The result? Now that you understand the basics of body and serving temperature, you can dive into the nitty-gritty. As you can see, many sommeliers recommend that light-bodied red be chilled just a touch before serving. This is most easily accomplished by placing the bottles on your bar or table 30 minutes before serving; however, you can also harness the convenience of a dual-zone wine fridge that lets you adjust the temperatures to serving standard a few hours before your dinner.
Just right. So how do you take a wine from a degree room temperature or higher and bring it down the ideal "cellar temperature? Juts pop the bottle into the fridge for about 15 minutes. If you're in a hurry, the freezer is an option, but I don't recommend it. It exposes the wine to too much cold, too fast. And the enemy of wine is abrupt temperature change. Fill an ice bucket with ice and water. Then add some salt. This will chill down the wine in about 10 minutes or less.

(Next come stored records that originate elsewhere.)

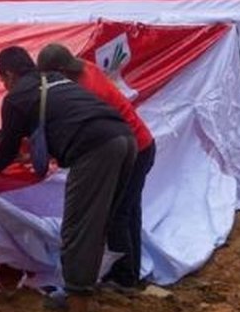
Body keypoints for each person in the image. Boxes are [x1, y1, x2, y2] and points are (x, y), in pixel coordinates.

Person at [0, 47, 135, 312]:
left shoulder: (15, 97)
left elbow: (7, 150)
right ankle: (87, 300)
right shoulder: (51, 80)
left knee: (78, 230)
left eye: (2, 80)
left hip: (96, 150)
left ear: (9, 75)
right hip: (123, 140)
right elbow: (49, 125)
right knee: (96, 226)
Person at [36, 43, 155, 293]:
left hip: (131, 149)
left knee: (116, 215)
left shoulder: (85, 89)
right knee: (129, 210)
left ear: (58, 71)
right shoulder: (85, 68)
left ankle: (123, 278)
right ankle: (130, 272)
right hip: (141, 143)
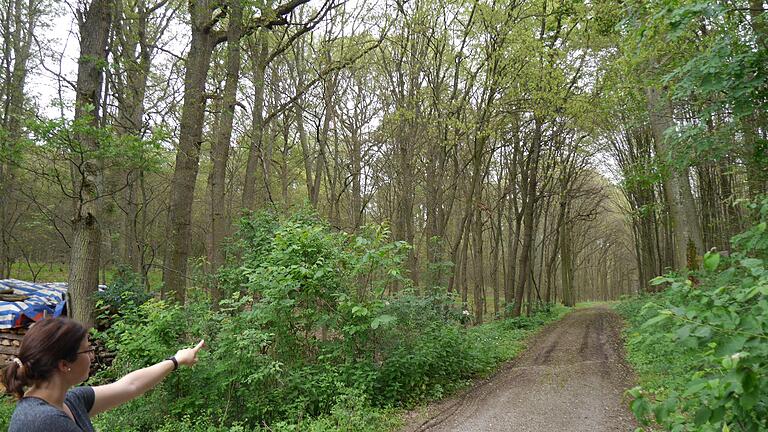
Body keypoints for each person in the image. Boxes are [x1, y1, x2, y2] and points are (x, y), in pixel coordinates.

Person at [1, 316, 204, 432]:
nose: (92, 355)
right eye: (87, 350)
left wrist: (176, 360)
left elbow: (129, 386)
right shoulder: (44, 421)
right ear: (64, 364)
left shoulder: (68, 401)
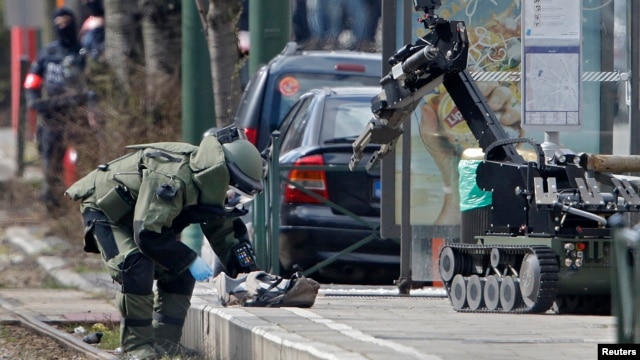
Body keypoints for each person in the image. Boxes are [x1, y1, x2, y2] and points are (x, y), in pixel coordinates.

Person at [64, 126, 263, 359]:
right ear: (222, 175)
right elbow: (148, 235)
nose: (231, 197)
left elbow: (226, 236)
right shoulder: (173, 177)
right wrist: (190, 259)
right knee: (135, 265)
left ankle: (164, 343)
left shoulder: (207, 183)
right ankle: (136, 348)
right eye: (232, 189)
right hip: (106, 212)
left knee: (180, 272)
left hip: (141, 220)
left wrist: (251, 276)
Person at [23, 7, 93, 210]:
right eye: (59, 24)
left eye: (67, 23)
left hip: (77, 117)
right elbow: (32, 82)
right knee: (50, 162)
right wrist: (34, 100)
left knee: (81, 161)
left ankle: (81, 206)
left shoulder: (82, 52)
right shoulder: (48, 53)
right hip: (52, 118)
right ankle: (53, 207)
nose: (63, 27)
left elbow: (93, 83)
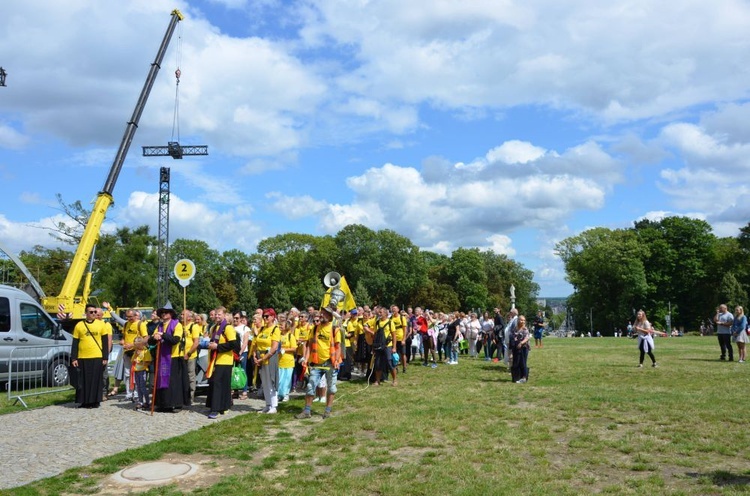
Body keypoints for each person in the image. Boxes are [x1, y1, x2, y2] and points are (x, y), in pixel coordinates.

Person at [295, 305, 342, 419]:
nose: (322, 315)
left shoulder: (334, 329)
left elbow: (338, 347)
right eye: (322, 313)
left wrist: (336, 360)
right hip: (316, 363)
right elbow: (310, 345)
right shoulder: (315, 328)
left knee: (331, 388)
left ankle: (327, 411)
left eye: (325, 313)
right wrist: (306, 359)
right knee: (310, 386)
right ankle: (307, 411)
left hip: (330, 363)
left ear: (330, 316)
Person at [149, 305, 190, 412]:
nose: (164, 314)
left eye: (166, 312)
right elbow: (151, 340)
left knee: (173, 383)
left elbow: (175, 340)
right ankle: (163, 404)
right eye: (162, 312)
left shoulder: (177, 325)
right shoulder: (159, 326)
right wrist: (155, 337)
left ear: (171, 314)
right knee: (161, 380)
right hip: (162, 357)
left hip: (174, 357)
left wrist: (162, 335)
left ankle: (176, 404)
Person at [71, 304, 109, 408]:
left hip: (97, 355)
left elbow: (105, 341)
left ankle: (95, 401)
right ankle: (84, 401)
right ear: (86, 313)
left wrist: (105, 357)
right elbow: (75, 342)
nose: (93, 314)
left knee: (96, 380)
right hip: (83, 356)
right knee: (83, 381)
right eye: (91, 312)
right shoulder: (79, 325)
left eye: (95, 312)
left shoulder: (101, 325)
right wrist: (74, 357)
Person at [205, 307, 239, 418]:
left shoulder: (228, 328)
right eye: (216, 314)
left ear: (224, 315)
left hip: (225, 360)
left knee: (219, 384)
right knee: (217, 384)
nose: (217, 316)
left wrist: (218, 346)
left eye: (219, 314)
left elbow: (233, 344)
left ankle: (216, 409)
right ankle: (223, 406)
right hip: (215, 359)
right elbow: (213, 340)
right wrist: (210, 345)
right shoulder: (214, 328)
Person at [253, 308, 280, 414]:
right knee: (264, 381)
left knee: (271, 381)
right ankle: (268, 404)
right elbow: (256, 343)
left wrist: (264, 358)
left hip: (269, 358)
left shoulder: (275, 329)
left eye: (267, 316)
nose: (265, 318)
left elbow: (274, 347)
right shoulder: (262, 329)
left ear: (273, 317)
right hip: (260, 358)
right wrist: (255, 356)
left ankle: (274, 405)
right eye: (264, 316)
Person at [372, 306, 398, 385]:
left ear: (386, 313)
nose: (379, 314)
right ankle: (378, 381)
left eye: (381, 312)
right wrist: (373, 347)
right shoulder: (377, 322)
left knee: (389, 363)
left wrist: (394, 347)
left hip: (387, 346)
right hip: (379, 346)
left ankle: (394, 380)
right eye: (379, 312)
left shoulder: (390, 322)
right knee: (378, 363)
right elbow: (375, 334)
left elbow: (394, 336)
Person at [277, 317, 298, 402]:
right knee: (279, 379)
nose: (280, 326)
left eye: (281, 325)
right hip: (279, 361)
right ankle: (279, 394)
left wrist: (284, 350)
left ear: (286, 326)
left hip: (288, 362)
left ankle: (286, 394)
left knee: (287, 379)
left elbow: (294, 348)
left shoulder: (290, 336)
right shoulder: (278, 336)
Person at [233, 311, 250, 399]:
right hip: (233, 352)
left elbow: (245, 342)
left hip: (242, 352)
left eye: (237, 318)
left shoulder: (245, 328)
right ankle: (235, 390)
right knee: (234, 371)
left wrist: (240, 352)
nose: (235, 319)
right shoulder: (231, 328)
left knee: (242, 371)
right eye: (234, 318)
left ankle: (244, 391)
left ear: (241, 319)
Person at [132, 336, 152, 410]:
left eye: (138, 346)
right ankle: (140, 401)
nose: (137, 348)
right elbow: (132, 360)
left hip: (142, 370)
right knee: (138, 387)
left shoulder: (145, 352)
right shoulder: (136, 352)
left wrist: (140, 362)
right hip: (136, 371)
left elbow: (148, 362)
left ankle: (147, 401)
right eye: (136, 346)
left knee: (143, 387)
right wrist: (136, 355)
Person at [510, 315, 530, 383]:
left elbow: (527, 338)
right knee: (517, 363)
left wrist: (521, 343)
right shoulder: (515, 329)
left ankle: (524, 377)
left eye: (524, 320)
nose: (522, 321)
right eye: (521, 320)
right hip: (516, 348)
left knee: (523, 362)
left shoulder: (525, 329)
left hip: (524, 348)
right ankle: (517, 377)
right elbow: (512, 337)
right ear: (518, 320)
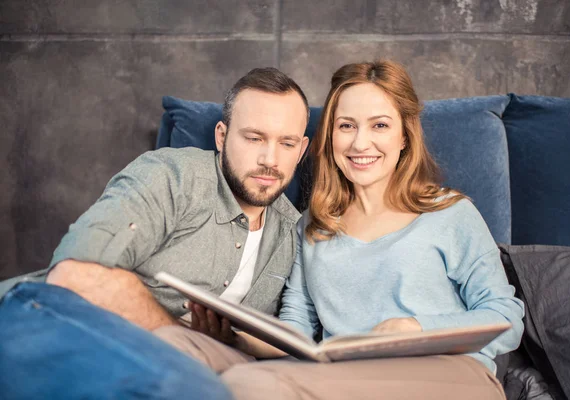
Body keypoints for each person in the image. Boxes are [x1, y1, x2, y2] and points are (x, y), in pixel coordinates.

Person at [156, 60, 525, 399]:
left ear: (404, 137)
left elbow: (506, 317)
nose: (360, 143)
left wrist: (416, 327)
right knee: (174, 343)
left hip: (452, 375)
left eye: (379, 125)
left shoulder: (449, 213)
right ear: (330, 137)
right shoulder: (312, 228)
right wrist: (234, 336)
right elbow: (297, 330)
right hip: (346, 376)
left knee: (249, 385)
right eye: (346, 126)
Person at [0, 67, 310, 331]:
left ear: (302, 150)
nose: (270, 159)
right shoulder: (169, 177)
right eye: (254, 138)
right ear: (221, 136)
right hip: (41, 325)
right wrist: (183, 340)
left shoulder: (292, 233)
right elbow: (75, 274)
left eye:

Just touch-test the bottle to make sure it isn't getting too cold. This is a last resort, but if you drop an ice cube in the wine and pluck it out a minute or two later, you'll drop the temperature and not add much in the way of melted water to dilute the wine. A lot of wine shops have wine chillers that can quickly cool down a bottle of white wine.
But they can chill a red, too. Place it in the refrigerator for 90 minutes. Fuller-bodied, tannic wines like Bordeaux and Napa Cabernet Sauvignon taste better warmer, so keep them to 45 minutes in the fridge. Like Goldilocks, somewhere in between is just right. Thank You! We've received your email address, and soon you will start getting exclusive offers and news from Wine Enthusiast.
Dessert wines like Sauternes fall into the same range. Prosecco , or similarly light-bodied fruity sparklers work better at the bottom end. Advance Planning. This rule applies to most everything in life. Stick reds and whites in the fridge and remove them an hour or two before dinner. The Freezer.